Recorded information —
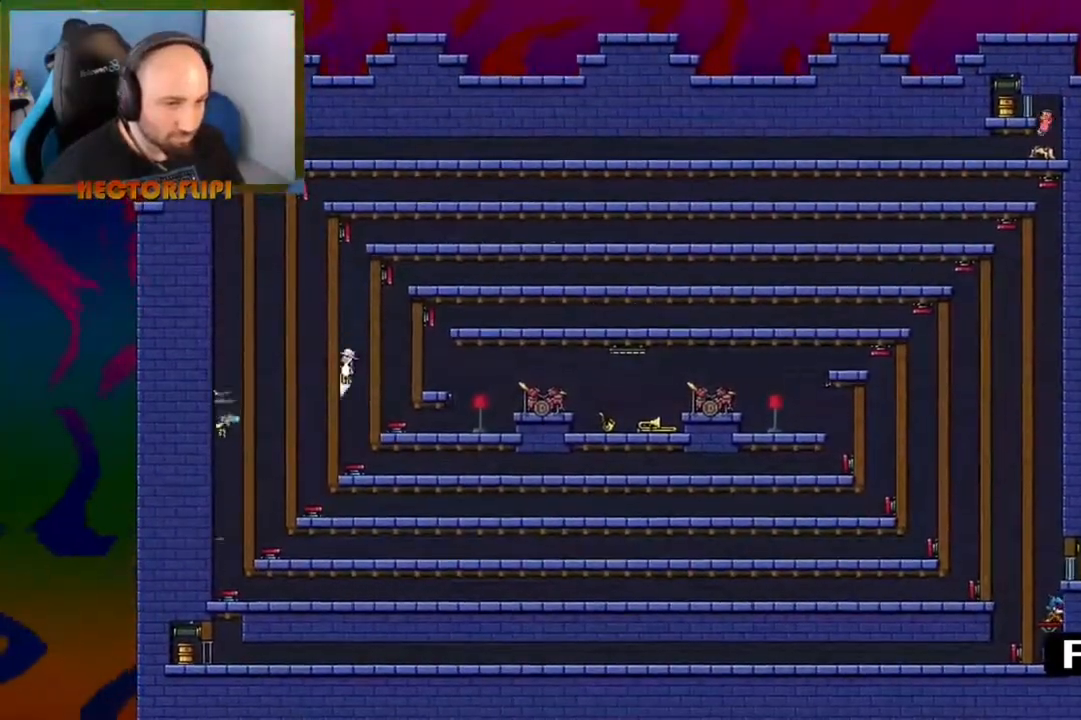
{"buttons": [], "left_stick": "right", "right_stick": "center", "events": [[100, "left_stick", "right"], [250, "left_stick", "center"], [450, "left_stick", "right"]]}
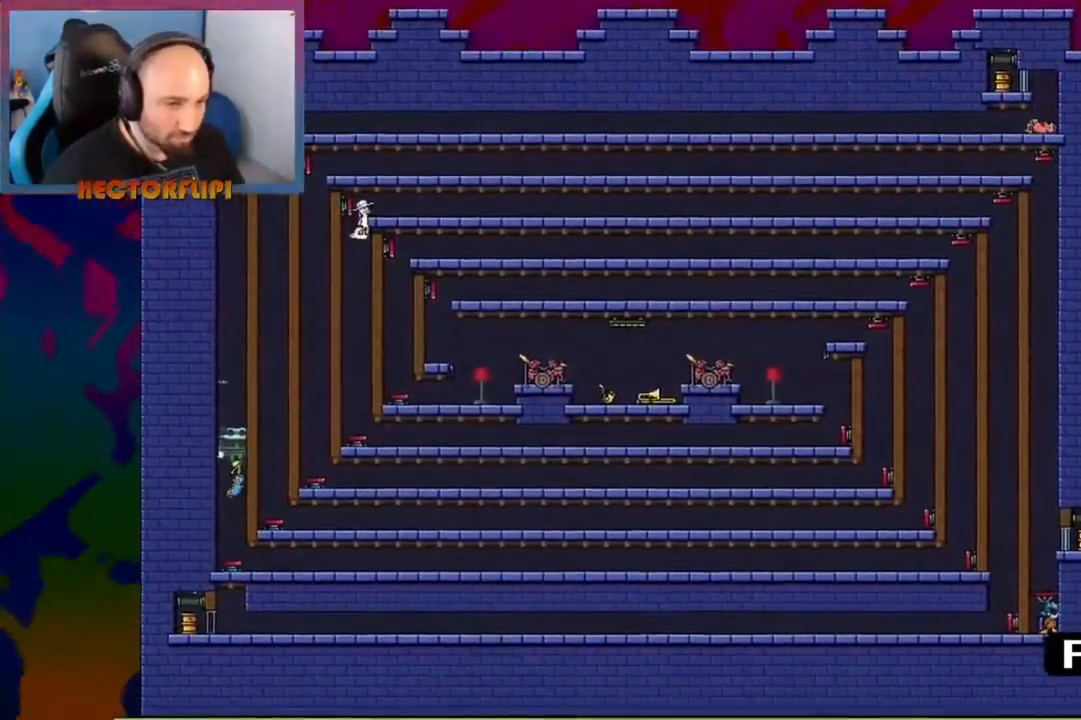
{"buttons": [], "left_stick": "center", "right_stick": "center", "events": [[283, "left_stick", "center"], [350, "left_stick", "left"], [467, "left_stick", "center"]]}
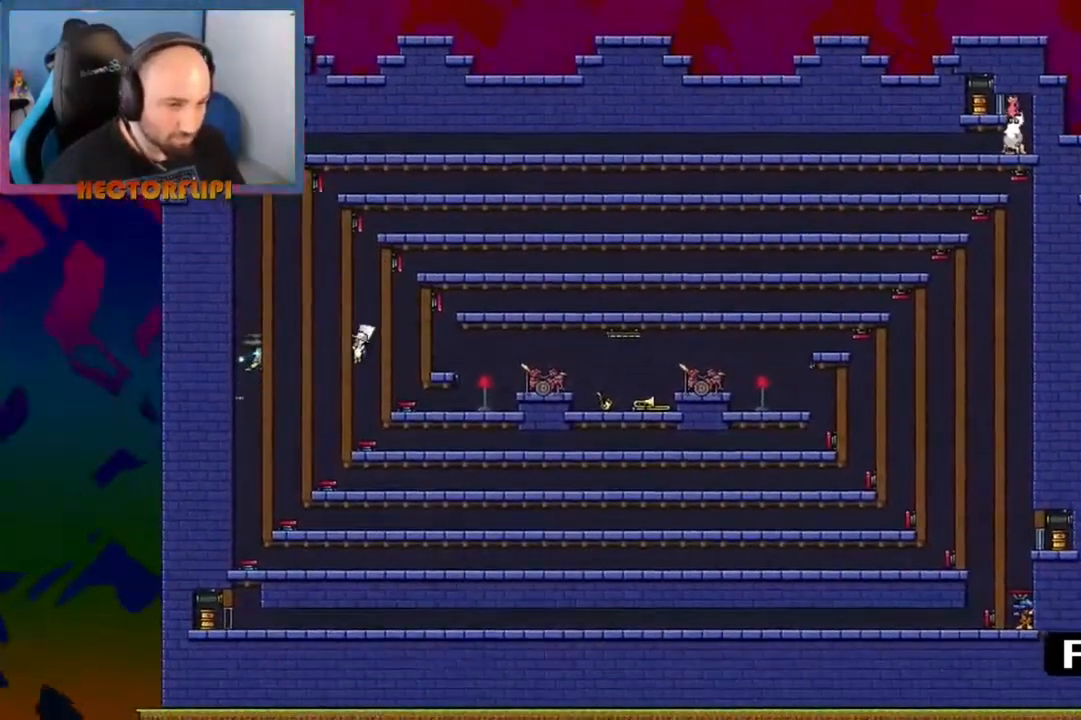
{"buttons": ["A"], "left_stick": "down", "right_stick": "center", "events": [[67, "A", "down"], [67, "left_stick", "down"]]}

Task details —
The data must be reproduced exactly, and no picture may appear in the copy.

Reply —
{"buttons": [], "left_stick": "right", "right_stick": "center", "events": [[100, "left_stick", "right"], [250, "left_stick", "center"], [450, "left_stick", "right"]]}
{"buttons": [], "left_stick": "center", "right_stick": "center", "events": [[283, "left_stick", "center"], [350, "left_stick", "left"], [467, "left_stick", "center"]]}
{"buttons": ["A"], "left_stick": "down", "right_stick": "center", "events": [[67, "A", "down"], [67, "left_stick", "down"]]}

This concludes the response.